A Auch, les fidèles orphelins après l'incendie criminel de leur mosquée
Quatre jours après le drame, les fidèles, toujours sous le choc, tentent de trouver une nouvelle salle de prière. Reportage.
Rue Jeanne d'Albret, à Auch (Gers), Aslanbek pousse les grilles du portail vert. D'un pas lent, il emprunte le chemin goudronné qui mène à la mosquée Salam – "paix", en arabe – et s'arrête devant les murs noircis par les flammes. "C'est pas possible. Je ne trouve pas les mots", lâche-t-il. Les yeux bleus perçants et le regard triste, Aslanbek tient contre lui ses quatre enfants, tous fidèles de la mosquée depuis leur arrivée dans la cité gersoise. C'était en 2002. D'origine tchétchène, la famille venait tous les vendredis et dimanches à la mosquée pour la prière et les cours d'arabe. "Ça fait vraiment bizarre. J'aimais bien venir apprendre les sourates. La mosquée, c'est un peu ma deuxième maison", se désole Adam, 14 ans, l'aîné de la fraterie.

▶ TÂCHE À FAIRE A: Transformez en tableau Markdown, s'il vous plaît, la partie des rangées qui va de leur début jusqu'à la ligne contenant « поставляет сексированное семя, произведенное », celle-ci comprise, sans les lignes vides. Nommez les colonnes « N° » et « Contenu », et laissez les images hors de la réponse.

▶ DOCUMENTS D'ÉTUDE:

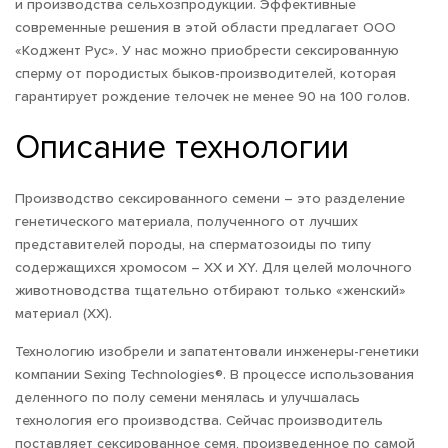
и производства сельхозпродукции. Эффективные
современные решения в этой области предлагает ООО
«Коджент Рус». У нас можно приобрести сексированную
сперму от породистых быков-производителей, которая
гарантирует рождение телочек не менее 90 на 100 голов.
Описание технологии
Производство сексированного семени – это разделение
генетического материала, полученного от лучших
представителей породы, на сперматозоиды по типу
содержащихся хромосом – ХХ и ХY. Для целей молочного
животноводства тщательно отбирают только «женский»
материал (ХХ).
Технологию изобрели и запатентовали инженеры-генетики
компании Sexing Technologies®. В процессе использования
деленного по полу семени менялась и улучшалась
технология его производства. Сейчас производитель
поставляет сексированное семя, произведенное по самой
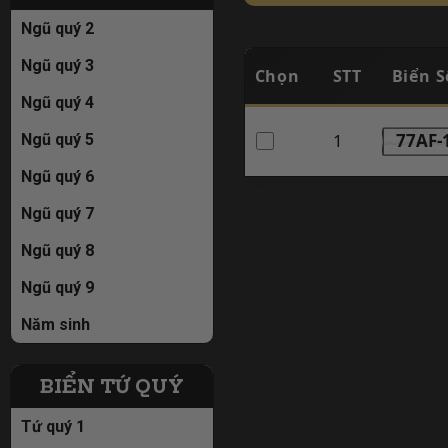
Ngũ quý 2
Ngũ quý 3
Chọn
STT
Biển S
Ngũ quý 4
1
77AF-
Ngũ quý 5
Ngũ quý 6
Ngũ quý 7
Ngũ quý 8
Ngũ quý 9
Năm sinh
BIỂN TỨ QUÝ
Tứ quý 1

▶ TÂCHE À FAIRE B: Résumez en deux phrases l'article sur l'incendie de la mosquée d'Auch.

▶ RÉPONSE RÉDIGÉE A:
| N° | Contenu |
|---|---|
| 1 | и производства сельхозпродукции. Эффективные |
| 2 | современные решения в этой области предлагает ООО |
| 3 | «Коджент Рус». У нас можно приобрести сексированную |
| 4 | сперму от породистых быков-производителей, которая |
| 5 | гарантирует рождение телочек не менее 90 на 100 голов. |
| 6 | Описание технологии |
| 7 | Производство сексированного семени – это разделение |
| 8 | генетического материала, полученного от лучших |
| 9 | представителей породы, на сперматозоиды по типу |
| 10 | содержащихся хромосом – ХХ и ХY. Для целей молочного |
| 11 | животноводства тщательно отбирают только «женский» |
| 12 | материал (ХХ). |
| 13 | Технологию изобрели и запатентовали инженеры-генетики |
| 14 | компании Sexing Technologies®. В процессе использования |
| 15 | деленного по полу семени менялась и улучшалась |
| 16 | технология его производства. Сейчас производитель |
| 17 | поставляет сексированное семя, произведенное по самой |

▶ RÉPONSE RÉDIGÉE B: Quatre jours après l'incendie criminel de la mosquée Salam, rue Jeanne d'Albret à Auch, les fidèles, toujours sous le choc, cherchent une nouvelle salle de prière. Devant les murs noircis, Aslanbek, d'origine tchétchène, dit ne pas trouver les mots, lui dont la famille venait chaque vendredi et dimanche pour la prière et les cours d'arabe depuis son arrivée en 2002, et son fils Adam, 14 ans, décrit la mosquée comme sa deuxième maison.